2003 Seattle Annual Meeting (November 2–5, 2003)

Paper No. 8
Presentation Time: 10:20 AM


BENDA, Lee1, ANDRAS, Kevin1 and MILLER, Daniel2, (1)Earth Systems Institute, 310 N. Mt. Shasta Blvd., Suite 6, Mt. Shasta, CA 96067, (2)Earth Systems Institute, 3040 NW 57th St, Seattle, WA 98107, leebenda@aol.com

Debris flows and gully erosion episodically flush sediment and wood stored in headwater channels, often building debris fans at low- to high order stream confluences and altering morphology of larger channels in humid and semi-arid environments. The tendency has been to treat debris flows and gully erosion as a threat to riverine ecosystems in managed landscapes and as an unknown in wilderness watersheds. Recent studies are indicating that episodic erosion acts as agents of habitat creation and morphological heterogeneity from headwaters to big rivers. Consequently, network geometry that organizes the distribution of channels in a basin, interacting with watershed disturbances, are important players in emerging paradigms in riverine ecology that focus on physical heterogeneity as sources of biological productivity and diversity.

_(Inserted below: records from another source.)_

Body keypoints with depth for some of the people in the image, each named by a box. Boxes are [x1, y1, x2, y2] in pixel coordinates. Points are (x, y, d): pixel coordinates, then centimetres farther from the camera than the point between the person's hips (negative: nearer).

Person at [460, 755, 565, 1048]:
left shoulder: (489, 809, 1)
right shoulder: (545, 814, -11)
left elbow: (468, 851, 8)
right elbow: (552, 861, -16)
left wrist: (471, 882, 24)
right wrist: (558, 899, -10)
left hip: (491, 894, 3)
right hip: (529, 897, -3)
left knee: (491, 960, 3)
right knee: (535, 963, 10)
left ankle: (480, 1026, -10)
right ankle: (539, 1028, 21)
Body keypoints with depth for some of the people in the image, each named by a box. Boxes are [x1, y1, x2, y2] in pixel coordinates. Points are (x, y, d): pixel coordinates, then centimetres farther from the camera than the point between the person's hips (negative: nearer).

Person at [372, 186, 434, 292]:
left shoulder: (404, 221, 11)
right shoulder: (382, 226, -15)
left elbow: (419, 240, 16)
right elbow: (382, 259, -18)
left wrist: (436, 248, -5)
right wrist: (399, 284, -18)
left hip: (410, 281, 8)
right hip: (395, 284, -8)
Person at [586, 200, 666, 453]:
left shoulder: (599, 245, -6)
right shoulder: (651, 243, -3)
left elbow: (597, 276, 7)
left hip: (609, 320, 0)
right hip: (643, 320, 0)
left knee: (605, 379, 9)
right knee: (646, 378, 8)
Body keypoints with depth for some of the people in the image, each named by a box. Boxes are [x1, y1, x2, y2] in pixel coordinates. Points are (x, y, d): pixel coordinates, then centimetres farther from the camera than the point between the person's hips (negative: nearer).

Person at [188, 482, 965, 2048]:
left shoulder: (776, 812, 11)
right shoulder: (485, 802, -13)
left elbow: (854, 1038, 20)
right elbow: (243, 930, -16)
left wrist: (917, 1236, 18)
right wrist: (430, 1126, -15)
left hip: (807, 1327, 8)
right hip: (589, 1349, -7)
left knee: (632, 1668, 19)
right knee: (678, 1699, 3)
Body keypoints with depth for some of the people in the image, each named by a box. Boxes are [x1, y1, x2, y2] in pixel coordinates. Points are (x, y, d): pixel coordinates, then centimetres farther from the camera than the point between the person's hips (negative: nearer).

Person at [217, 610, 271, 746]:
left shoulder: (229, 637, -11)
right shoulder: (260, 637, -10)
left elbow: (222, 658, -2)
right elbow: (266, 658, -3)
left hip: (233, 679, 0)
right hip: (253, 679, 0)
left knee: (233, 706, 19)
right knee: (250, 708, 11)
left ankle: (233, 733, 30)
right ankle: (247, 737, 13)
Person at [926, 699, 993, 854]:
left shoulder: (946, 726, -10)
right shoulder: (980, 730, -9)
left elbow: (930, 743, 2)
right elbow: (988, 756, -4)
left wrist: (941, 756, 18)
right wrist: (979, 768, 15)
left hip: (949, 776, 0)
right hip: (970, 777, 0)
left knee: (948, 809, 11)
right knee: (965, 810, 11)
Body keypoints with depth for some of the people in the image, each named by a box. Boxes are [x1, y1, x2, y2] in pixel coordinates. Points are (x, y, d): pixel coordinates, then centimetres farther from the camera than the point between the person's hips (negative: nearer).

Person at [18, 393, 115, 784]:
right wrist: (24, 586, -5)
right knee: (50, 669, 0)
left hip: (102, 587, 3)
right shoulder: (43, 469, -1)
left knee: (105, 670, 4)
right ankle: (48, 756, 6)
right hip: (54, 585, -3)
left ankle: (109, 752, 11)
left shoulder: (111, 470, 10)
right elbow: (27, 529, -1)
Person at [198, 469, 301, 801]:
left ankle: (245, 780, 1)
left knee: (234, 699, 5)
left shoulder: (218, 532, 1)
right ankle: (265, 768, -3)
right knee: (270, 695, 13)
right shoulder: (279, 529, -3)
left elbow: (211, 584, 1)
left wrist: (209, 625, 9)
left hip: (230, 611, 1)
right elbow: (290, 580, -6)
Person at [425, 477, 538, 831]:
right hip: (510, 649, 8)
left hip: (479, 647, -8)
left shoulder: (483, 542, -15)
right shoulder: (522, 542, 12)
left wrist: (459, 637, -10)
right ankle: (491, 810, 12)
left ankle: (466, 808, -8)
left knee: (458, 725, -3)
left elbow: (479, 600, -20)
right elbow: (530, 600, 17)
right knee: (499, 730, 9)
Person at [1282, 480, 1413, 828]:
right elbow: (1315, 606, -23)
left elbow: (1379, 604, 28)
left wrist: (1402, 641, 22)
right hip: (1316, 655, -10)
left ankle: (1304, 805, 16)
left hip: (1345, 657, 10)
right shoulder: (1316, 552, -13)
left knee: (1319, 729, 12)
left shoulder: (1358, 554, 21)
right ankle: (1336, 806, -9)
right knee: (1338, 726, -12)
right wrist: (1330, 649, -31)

Influences of tributary confluences on morphology of mainstem channels include changes in gradient, substrate sizes, channel and floodplain widths, hydraulic geometry, and in sediment and wood storage. We reviewed 14 studies documenting confluence effects at 168 junctions spanning 6 orders of magnitude in drainage area. In both humid and semi-arid environments, large tributaries are required to create confluence effects in large rivers. A simple scaling relationship of tributary to mainstem drainage area reveals the control that basin shape exerts on network-wide effects of confluences. Oval shape basins favor confluence effects while rectilinear basins do not, and variations in network geometry cause deviation from this general tendency. The increasing separation of tributaries of increasing size downstream in many networks points to a geometric control on the changing spatial scale of riverine heterogeneity linked to confluences downstream in networks, with headwater streams driving the finest scale of heterogeneity in small to moderate mainstem channels. In addition, storms, fire, and floods trigger accelerated sediment supply that form and maintain debris flow, flash flood, and alluvial fans, and hence their morphological effects in rivers. The frequency and magnitude of fan forming events also scale with size of watersheds, indicating a spatio-temporal influence on the distribution of fan ages and therefore on the ability of fans to alter channel morphology.